*DIRECTIONS FOR THIS TASK*.
Among the records that follow, find each line holding the word "vallée" and copy it.

==== DATASET CONTENT ====

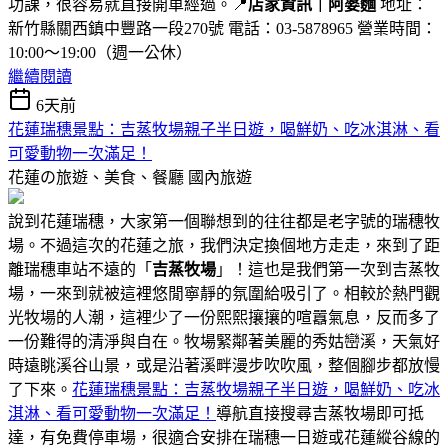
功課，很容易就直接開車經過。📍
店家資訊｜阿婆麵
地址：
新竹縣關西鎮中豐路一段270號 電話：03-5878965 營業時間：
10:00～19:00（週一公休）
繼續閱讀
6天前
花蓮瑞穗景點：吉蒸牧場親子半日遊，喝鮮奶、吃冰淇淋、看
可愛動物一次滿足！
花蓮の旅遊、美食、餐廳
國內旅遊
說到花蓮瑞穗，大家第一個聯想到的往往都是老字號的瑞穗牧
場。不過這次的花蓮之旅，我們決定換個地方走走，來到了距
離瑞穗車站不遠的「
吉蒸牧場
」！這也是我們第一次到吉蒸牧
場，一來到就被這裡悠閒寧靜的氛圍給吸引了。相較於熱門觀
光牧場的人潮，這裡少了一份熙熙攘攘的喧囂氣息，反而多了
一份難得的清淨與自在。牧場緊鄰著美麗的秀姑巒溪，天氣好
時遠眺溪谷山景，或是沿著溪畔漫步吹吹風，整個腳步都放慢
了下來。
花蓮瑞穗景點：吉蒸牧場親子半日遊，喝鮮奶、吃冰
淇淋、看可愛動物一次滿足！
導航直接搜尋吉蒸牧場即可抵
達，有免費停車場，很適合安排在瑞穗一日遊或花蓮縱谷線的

====
==== DATASET CONTENT ====

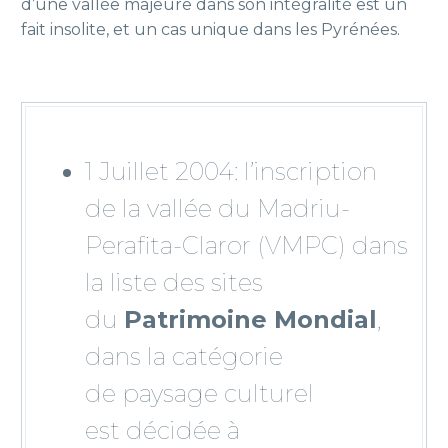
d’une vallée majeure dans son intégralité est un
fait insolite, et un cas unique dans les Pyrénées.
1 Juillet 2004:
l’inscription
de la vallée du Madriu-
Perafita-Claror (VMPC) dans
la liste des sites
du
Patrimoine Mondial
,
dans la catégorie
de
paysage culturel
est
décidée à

====
==== DATASET CONTENT ====

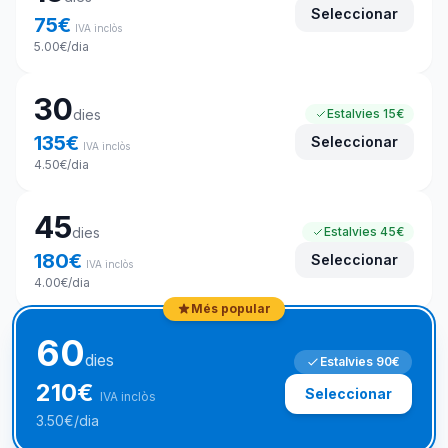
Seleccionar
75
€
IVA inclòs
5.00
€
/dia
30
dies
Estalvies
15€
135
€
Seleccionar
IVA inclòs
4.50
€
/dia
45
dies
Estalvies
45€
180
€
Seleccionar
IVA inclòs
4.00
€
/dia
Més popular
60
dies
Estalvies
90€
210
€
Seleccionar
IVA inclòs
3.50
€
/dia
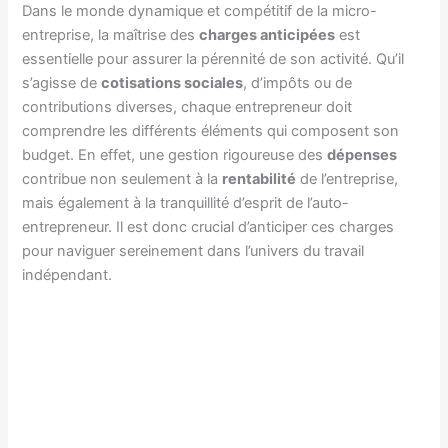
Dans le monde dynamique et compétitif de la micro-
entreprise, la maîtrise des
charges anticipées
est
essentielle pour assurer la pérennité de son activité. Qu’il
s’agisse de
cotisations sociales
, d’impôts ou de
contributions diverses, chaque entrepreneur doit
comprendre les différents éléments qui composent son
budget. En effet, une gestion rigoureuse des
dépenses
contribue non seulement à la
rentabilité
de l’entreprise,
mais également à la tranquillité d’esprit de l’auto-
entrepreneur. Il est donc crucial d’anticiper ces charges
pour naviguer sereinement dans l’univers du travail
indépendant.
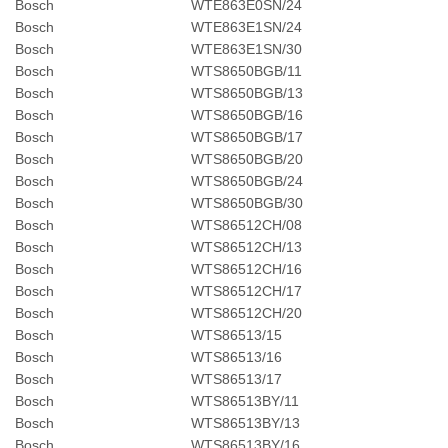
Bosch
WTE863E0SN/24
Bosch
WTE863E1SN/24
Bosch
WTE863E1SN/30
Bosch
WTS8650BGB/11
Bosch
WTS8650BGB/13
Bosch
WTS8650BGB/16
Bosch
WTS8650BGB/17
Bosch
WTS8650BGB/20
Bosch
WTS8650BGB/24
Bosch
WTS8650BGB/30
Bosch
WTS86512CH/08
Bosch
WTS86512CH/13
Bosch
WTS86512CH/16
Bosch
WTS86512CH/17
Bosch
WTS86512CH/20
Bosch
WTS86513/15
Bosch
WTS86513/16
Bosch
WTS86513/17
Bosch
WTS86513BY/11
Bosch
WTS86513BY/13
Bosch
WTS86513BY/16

====

*OUTPUT OF THE EXERCISE*.
d’une vallée majeure dans son intégralité est un
de la vallée du Madriu-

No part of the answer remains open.